通勤途中にはねられた場合の責任は誰が負うのか?
張さんは通勤途中に王さんが運転する車にはねられ骨折した。王さんは張さんに対し医療費、休業補償などの損害賠償を行った。その後、張さんは会社に対し労働災害の申請を行うよう要求したが、会社は張さんの損害については、既に王さんより補填されているため、労働災害の申請を行う必要がないと判断し、遂には紛争となった。
第三者の行為による傷害であるものであっても、労働災害の要件を満たすことは珍しくない。『労働災害保険条例』では、第30条から第45条において労働災害保険待遇を明確にしており、『権利侵害責任法』では第16条において、他人を侵害して人身損害を生じさせた場合の賠償を明確にしている。両者の賠償項目について、幾つか重複する項目がある。例えば、医療費、休業補償、看護費、交通費、宿泊料、入院期間食費補助費、鑑定費、身体障害者補助器具費用など。従って、問題となるのは、重複する項目について、一方の当事者が責任を負えばいいのか、それとも労働者は重複して損害を請求することができるのだろうか。

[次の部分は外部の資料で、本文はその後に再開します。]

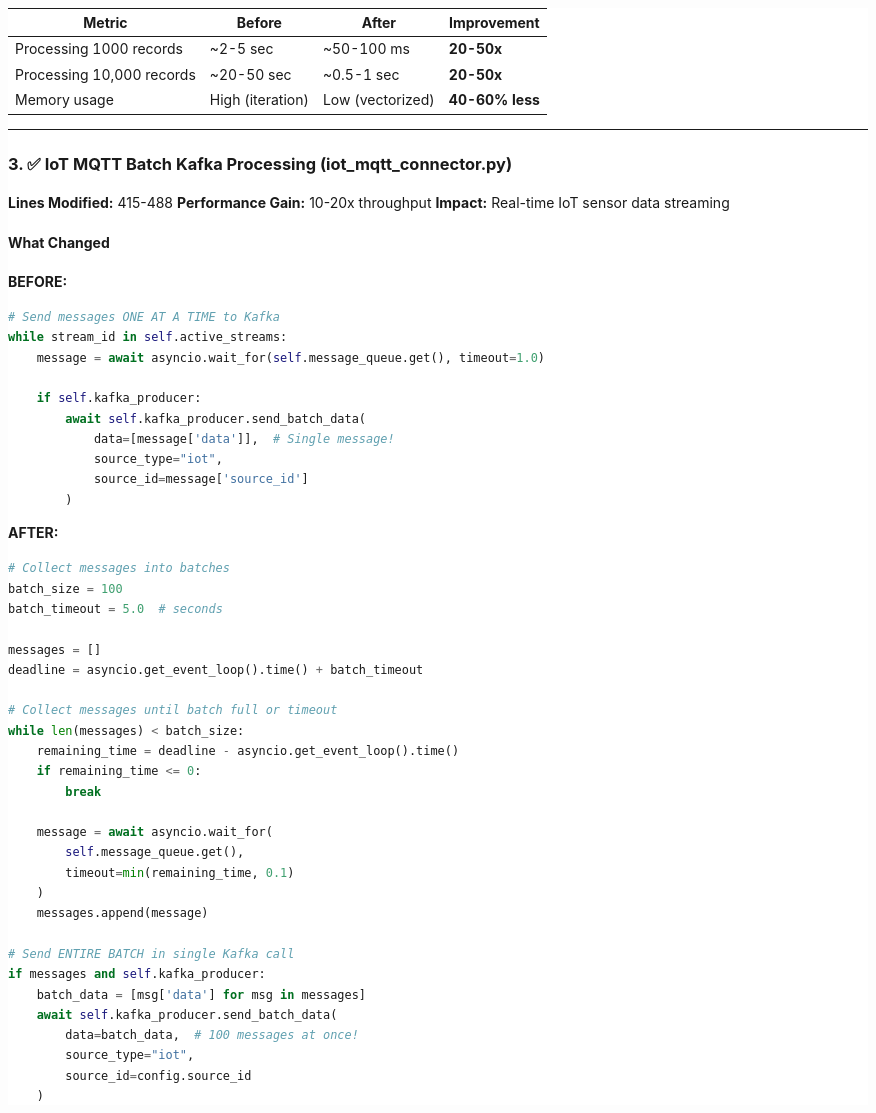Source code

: | Metric | Before | After | Improvement |
|--------|--------|-------|-------------|
| Processing 1000 records | ~2-5 sec | ~50-100 ms | **20-50x** |
| Processing 10,000 records | ~20-50 sec | ~0.5-1 sec | **20-50x** |
| Memory usage | High (iteration) | Low (vectorized) | **40-60% less** |

---

### 3. ✅ IoT MQTT Batch Kafka Processing (iot_mqtt_connector.py)

**Lines Modified:** 415-488
**Performance Gain:** 10-20x throughput
**Impact:** Real-time IoT sensor data streaming

#### What Changed

**BEFORE:**
```python
# Send messages ONE AT A TIME to Kafka
while stream_id in self.active_streams:
    message = await asyncio.wait_for(self.message_queue.get(), timeout=1.0)

    if self.kafka_producer:
        await self.kafka_producer.send_batch_data(
            data=[message['data']],  # Single message!
            source_type="iot",
            source_id=message['source_id']
        )
```

**AFTER:**
```python
# Collect messages into batches
batch_size = 100
batch_timeout = 5.0  # seconds

messages = []
deadline = asyncio.get_event_loop().time() + batch_timeout

# Collect messages until batch full or timeout
while len(messages) < batch_size:
    remaining_time = deadline - asyncio.get_event_loop().time()
    if remaining_time <= 0:
        break

    message = await asyncio.wait_for(
        self.message_queue.get(),
        timeout=min(remaining_time, 0.1)
    )
    messages.append(message)

# Send ENTIRE BATCH in single Kafka call
if messages and self.kafka_producer:
    batch_data = [msg['data'] for msg in messages]
    await self.kafka_producer.send_batch_data(
        data=batch_data,  # 100 messages at once!
        source_type="iot",
        source_id=config.source_id
    )
```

現時点では、医療費の負担については、「損害の填補」原則を適用すると明確にされている。『最高人民法院による労働災害保険行政案件の審理における若干問題に関する規定』第8条には、「従業員が第三者による原因で負傷し、社会保険取扱機構が「従業員やその近親者が既に第三者に対して民事訴訟を提起した」ことを理由に、労働災害保険待遇の支払を拒否した場合、人民法院はこれを認めない。ただし、第三者が既に支払った医療費は除く。」と規定している。従って、第三者の行為によって人身損害が生じた場合、医療費は医療保険の支払範囲に属さないが、労働者が適時治療を受けられるように、労働者が労働災害保険待遇を申請した場合、社会保険取扱機構は依然としてそれを支払うべきである。その場合、社会保険取扱機構は、その支払行為によって第三者に対する求償権を代位取得する。なお、社会保険取扱機構が支払う医療費は、社会保険関連規定における医療基準に合致しなければならない。実際に発生した医療費と社会保険取扱機構の支給額が一致しない場合は、労働者は引き続き第三者に対し求償することができる(実例:上海市奉賢区人民法院〔2013〕奉民三(民)初字第2030号判決)。
その他の賠償項目の競合処理について、現時点で国レベルの統一的な規定はない。実務において、一部の地方では地方規則が形成されている。例えば、上海市高等人民法院民一廷が2010年に公布した『労働災害保険賠償と第三者の行為による損害賠償との競合事件の審理の若干問題に関する解答』では、休業補償費、葬儀補助金などが競合した場合には、民法における実際の損害の補填原則を適用すると規定している。つまり、労働者が第三者に賠償を主張した場合、労働災害保険基金からの支払いは行われない。労働災害保険基金から先行支払が行われた場合、労働災害保険基金は労働者に代位して第三者に賠償を主張する権利を有する。なお、実務においては、休業補償及び有給休業期間の賃金が一致しない場合がある。これについて、上海の裁判所は、「休業補償と有給休業期間の賃金は重複する項目に該当し、そのいずれか高い方の金額に従う。」と指摘した。一方、浙江省では、上海と異なる規則を示している。『浙江省人民政府による労働災害保険業務の一層推進に関する通知』(浙政発〔2009〕50号)には、「医療費、身体障害者補助器具費、労災従業員の有給休業期間における看護費、交通費、入院期間食費補助費を除き、労働災害保険基金は、労働者が既に第三者から賠償を受けたことを理由に、賠償を拒否してはならない。」と規定している。つまり、浙江省では、労働者が休業補償及び有給休業待遇を重複して取得することを認めている。そのほか、権利侵害による損害賠償における身体障害賠償金と労働災害保険待遇における一時的身体障害補助金は類似の項目に該当する。実務において、裁判所の観点は一致せず、重複して取得することを認める観点もあれば、差額の補足を認める観点もある。
従って、文頭のケースのような状況が発生した場合、企業は所在地の関連部門の判断規則や傾向を確認し、関連問題を適切に解決すべきである。